Malgré un "léger mieux" constaté sur certains indicateurs lié au "ralentissement de l'inflation", ce baromètre révèle "une situation sociale toujours très préoccupante", selon le Secours populaire.

En début de semaine, la déléguée interministérielle à la prévention et la lutte contre la pauvreté, Anne Rubinstein, a évoqué des "difficultés" rencontrées par l'Etat pour résorber un taux de pauvreté qui a atteint un niveau record en 2023 en France métropolitaine.

Face à cette situation, la Fédération des acteurs de la solidarité (FAS) a appelé mardi à une "mobilisation collective" pour "débloquer la lutte contre la précarité".

Au niveau européen, 28% de la population déclare se trouver en situation précaire, également selon ce baromètre du Secours Populaire, qui s'appuie aussi sur des échantillons de 1.000 personnes représentatifs de neuf autres pays (Allemagne, Grèce, Italie, Pologne, Royaume-Uni, Moldavie, Portugal, Roumanie, Serbie).

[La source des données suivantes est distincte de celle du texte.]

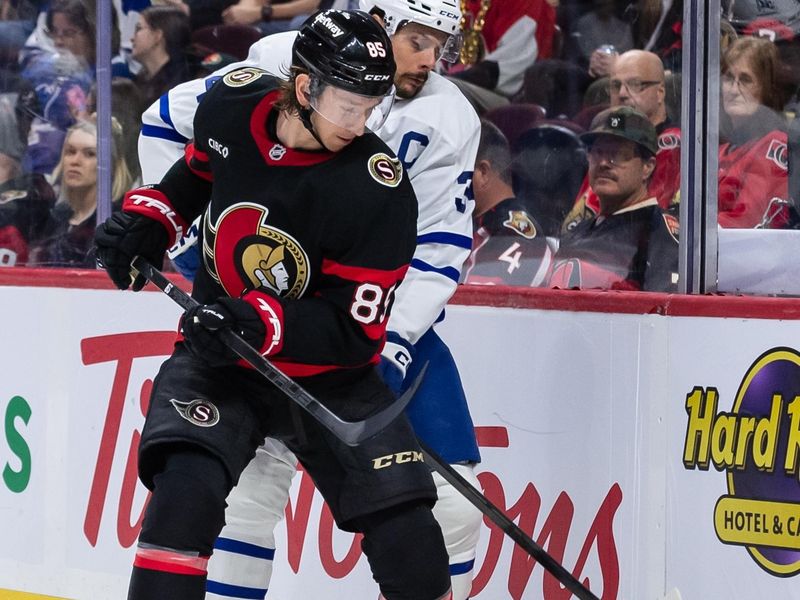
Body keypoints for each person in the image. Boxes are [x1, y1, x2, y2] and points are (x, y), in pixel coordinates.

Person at [96, 9, 455, 600]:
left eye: (373, 108)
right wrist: (150, 221)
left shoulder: (378, 190)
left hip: (330, 380)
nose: (361, 122)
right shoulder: (232, 106)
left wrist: (260, 320)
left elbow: (356, 333)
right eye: (350, 106)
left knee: (409, 538)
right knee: (182, 497)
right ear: (305, 85)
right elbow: (196, 175)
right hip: (221, 362)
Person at [547, 106, 680, 291]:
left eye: (617, 155)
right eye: (598, 152)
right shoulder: (578, 230)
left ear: (647, 167)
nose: (603, 163)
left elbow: (662, 310)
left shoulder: (656, 229)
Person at [562, 49, 681, 232]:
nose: (623, 93)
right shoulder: (603, 143)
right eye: (616, 85)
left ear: (660, 92)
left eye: (634, 84)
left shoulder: (677, 147)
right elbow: (575, 221)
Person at [462, 119, 556, 286]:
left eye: (455, 170)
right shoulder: (468, 226)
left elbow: (479, 306)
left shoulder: (513, 235)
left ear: (482, 173)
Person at [31, 116, 131, 267]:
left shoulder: (120, 222)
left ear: (110, 164)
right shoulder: (54, 217)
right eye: (70, 152)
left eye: (89, 154)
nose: (75, 161)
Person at [718, 36, 791, 228]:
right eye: (728, 78)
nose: (734, 89)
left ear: (767, 88)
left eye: (745, 80)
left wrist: (685, 229)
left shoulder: (775, 145)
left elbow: (746, 220)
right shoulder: (719, 150)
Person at [444, 0, 556, 113]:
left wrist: (442, 79)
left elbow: (497, 72)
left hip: (506, 97)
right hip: (467, 81)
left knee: (444, 89)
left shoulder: (527, 4)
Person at [131, 5, 192, 109]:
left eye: (139, 29)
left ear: (157, 36)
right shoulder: (140, 80)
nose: (132, 38)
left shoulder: (182, 87)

La part des personnes se considérant comme précaires demeure à un niveau "très alarmant" en Grèce (46%) et en Moldavie (45%), pointe le baromètre.

En 2024, le Secours populaire a soutenu 3,7 millions de personnes en France. L'association fournit notamment de l'aide alimentaire et organise des activités pour différents publics pour rompre l'isolement.